*EXERCISE DETAILS:*
Each line below must be reproduced exactly, though the pictures are to be dropped.

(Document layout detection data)
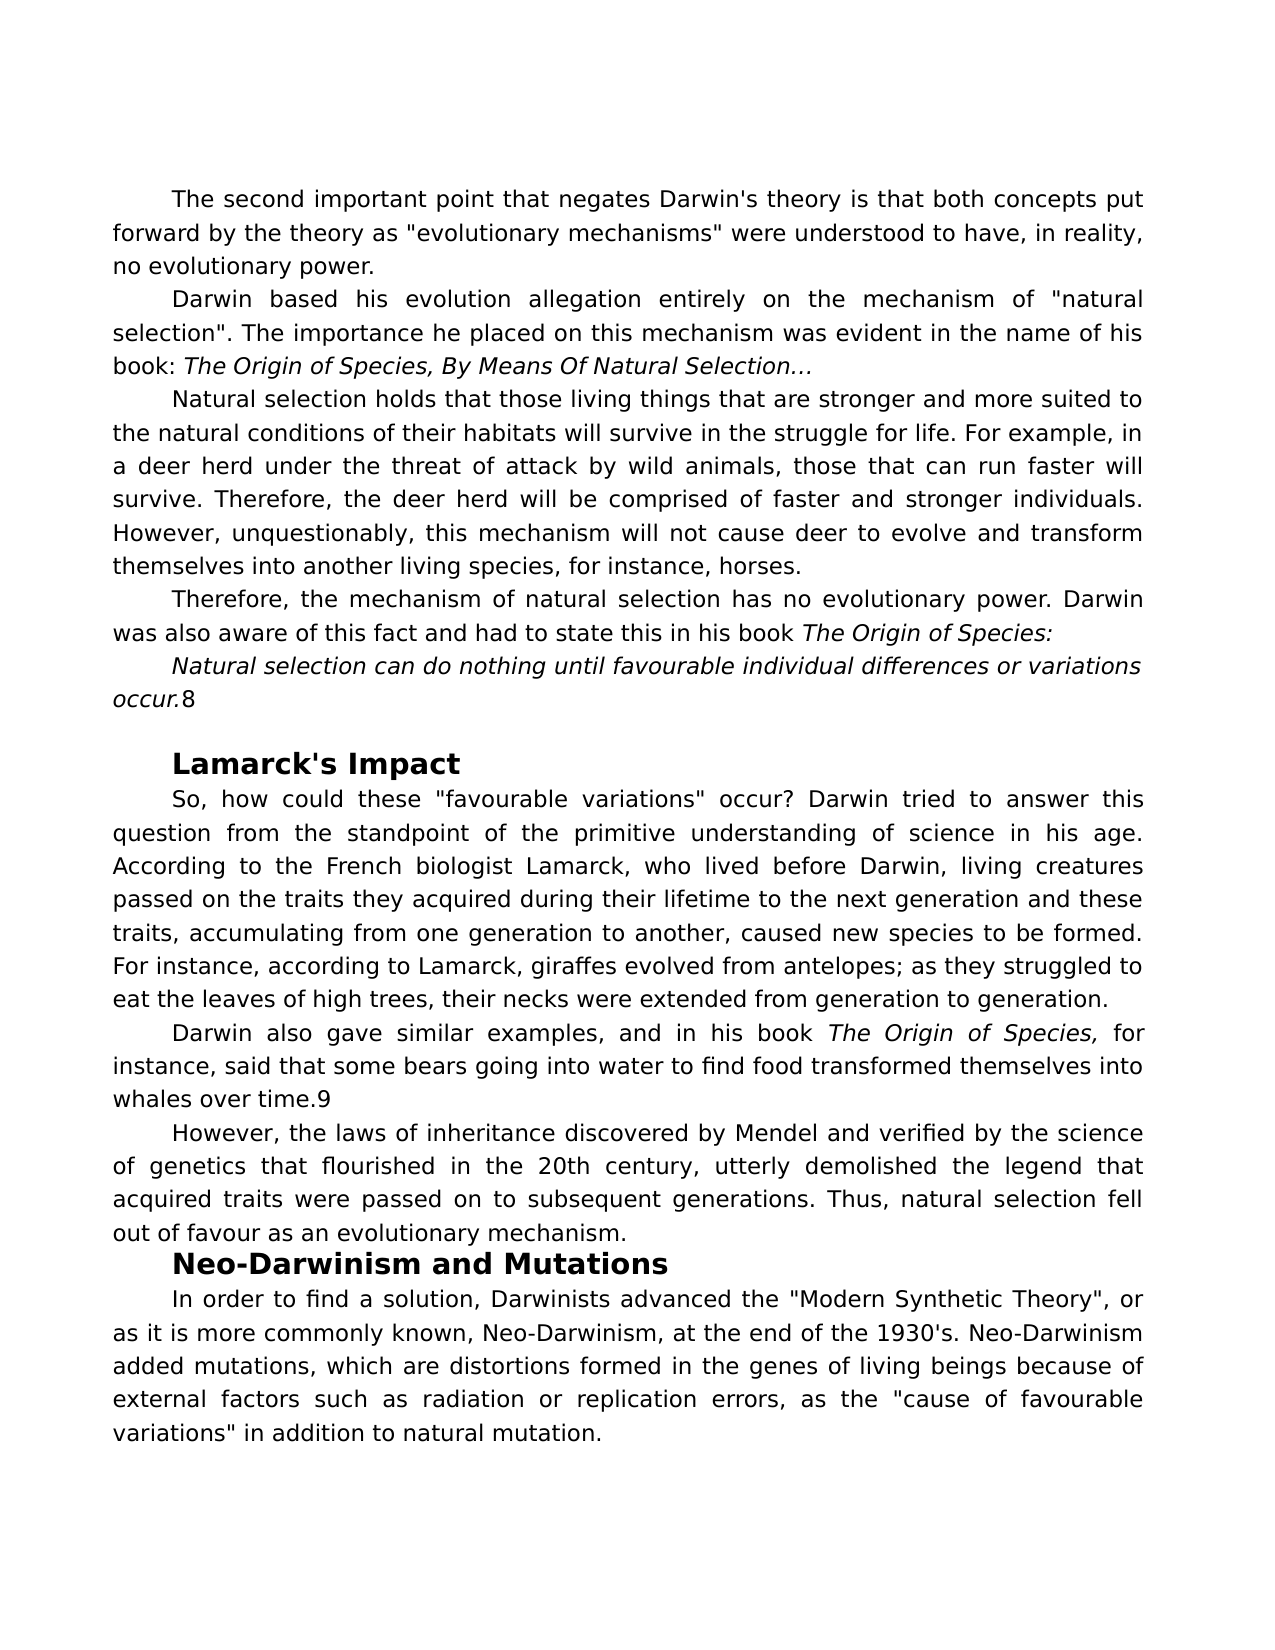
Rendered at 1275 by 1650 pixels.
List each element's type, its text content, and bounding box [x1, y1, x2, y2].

text Darwin based his evolution allegation entirely on the mechanism of "natural selection". The importance he placed on this mechanism was evident in the name of his book: The Origin of Species, By Means Of Natural Selection… [112, 281, 1145, 381]
text Lamarck's Impact [112, 748, 1145, 781]
text Natural selection holds that those living things that are stronger and more suited to the natural conditions of their habitats will survive in the struggle for life. For example, in a deer herd under the threat of attack by wild animals, those that can run faster will survive. Therefore, the deer herd will be comprised of faster and stronger individuals. However, unquestionably, this mechanism will not cause deer to evolve and transform themselves into another living species, for instance, horses. [112, 381, 1145, 581]
text However, the laws of inheritance discovered by Mendel and verified by the science of genetics that flourished in the 20th century, utterly demolished the legend that acquired traits were passed on to subsequent generations. Thus, natural selection fell out of favour as an evolutionary mechanism. [112, 1114, 1145, 1248]
text Natural selection can do nothing until favourable individual differences or variations occur.8 [112, 648, 1145, 714]
text Neo-Darwinism and Mutations [112, 1248, 1145, 1281]
text In order to find a solution, Darwinists advanced the "Modern Synthetic Theory", or as it is more commonly known, Neo-Darwinism, at the end of the 1930's. Neo-Darwinism added mutations, which are distortions formed in the genes of living beings because of external factors such as radiation or replication errors, as the "cause of favourable variations" in addition to natural mutation. [112, 1281, 1145, 1448]
text Therefore, the mechanism of natural selection has no evolutionary power. Darwin was also aware of this fact and had to state this in his book The Origin of Species: [112, 581, 1145, 648]
text The second important point that negates Darwin's theory is that both concepts put forward by the theory as "evolutionary mechanisms" were understood to have, in reality, no evolutionary power. [112, 181, 1145, 281]
text So, how could these "favourable variations" occur? Darwin tried to answer this question from the standpoint of the primitive understanding of science in his age. According to the French biologist Lamarck, who lived before Darwin, living creatures passed on the traits they acquired during their lifetime to the next generation and these traits, accumulating from one generation to another, caused new species to be formed. For instance, according to Lamarck, giraffes evolved from antelopes; as they struggled to eat the leaves of high trees, their necks were extended from generation to generation. [112, 781, 1145, 1014]
text Darwin also gave similar examples, and in his book The Origin of Species, for instance, said that some bears going into water to find food transformed themselves into whales over time.9 [112, 1014, 1145, 1114]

*WRITTEN ANSWER:*
Rendered at 1275 by 1650 pixels.
List each element's type, its text content, and bounding box [x1, y1, x2, y2].

text Darwin based his evolution allegation entirely on the mechanism of "natural selection". The importance he placed on this mechanism was evident in the name of his book: The Origin of Species, By Means Of Natural Selection… [112, 281, 1145, 381]
text Lamarck's Impact [112, 748, 1145, 781]
text Natural selection holds that those living things that are stronger and more suited to the natural conditions of their habitats will survive in the struggle for life. For example, in a deer herd under the threat of attack by wild animals, those that can run faster will survive. Therefore, the deer herd will be comprised of faster and stronger individuals. However, unquestionably, this mechanism will not cause deer to evolve and transform themselves into another living species, for instance, horses. [112, 381, 1145, 581]
text However, the laws of inheritance discovered by Mendel and verified by the science of genetics that flourished in the 20th century, utterly demolished the legend that acquired traits were passed on to subsequent generations. Thus, natural selection fell out of favour as an evolutionary mechanism. [112, 1114, 1145, 1248]
text Natural selection can do nothing until favourable individual differences or variations occur.8 [112, 648, 1145, 714]
text Neo-Darwinism and Mutations [112, 1248, 1145, 1281]
text In order to find a solution, Darwinists advanced the "Modern Synthetic Theory", or as it is more commonly known, Neo-Darwinism, at the end of the 1930's. Neo-Darwinism added mutations, which are distortions formed in the genes of living beings because of external factors such as radiation or replication errors, as the "cause of favourable variations" in addition to natural mutation. [112, 1281, 1145, 1448]
text Therefore, the mechanism of natural selection has no evolutionary power. Darwin was also aware of this fact and had to state this in his book The Origin of Species: [112, 581, 1145, 648]
text The second important point that negates Darwin's theory is that both concepts put forward by the theory as "evolutionary mechanisms" were understood to have, in reality, no evolutionary power. [112, 181, 1145, 281]
text So, how could these "favourable variations" occur? Darwin tried to answer this question from the standpoint of the primitive understanding of science in his age. According to the French biologist Lamarck, who lived before Darwin, living creatures passed on the traits they acquired during their lifetime to the next generation and these traits, accumulating from one generation to another, caused new species to be formed. For instance, according to Lamarck, giraffes evolved from antelopes; as they struggled to eat the leaves of high trees, their necks were extended from generation to generation. [112, 781, 1145, 1014]
text Darwin also gave similar examples, and in his book The Origin of Species, for instance, said that some bears going into water to find food transformed themselves into whales over time.9 [112, 1014, 1145, 1114]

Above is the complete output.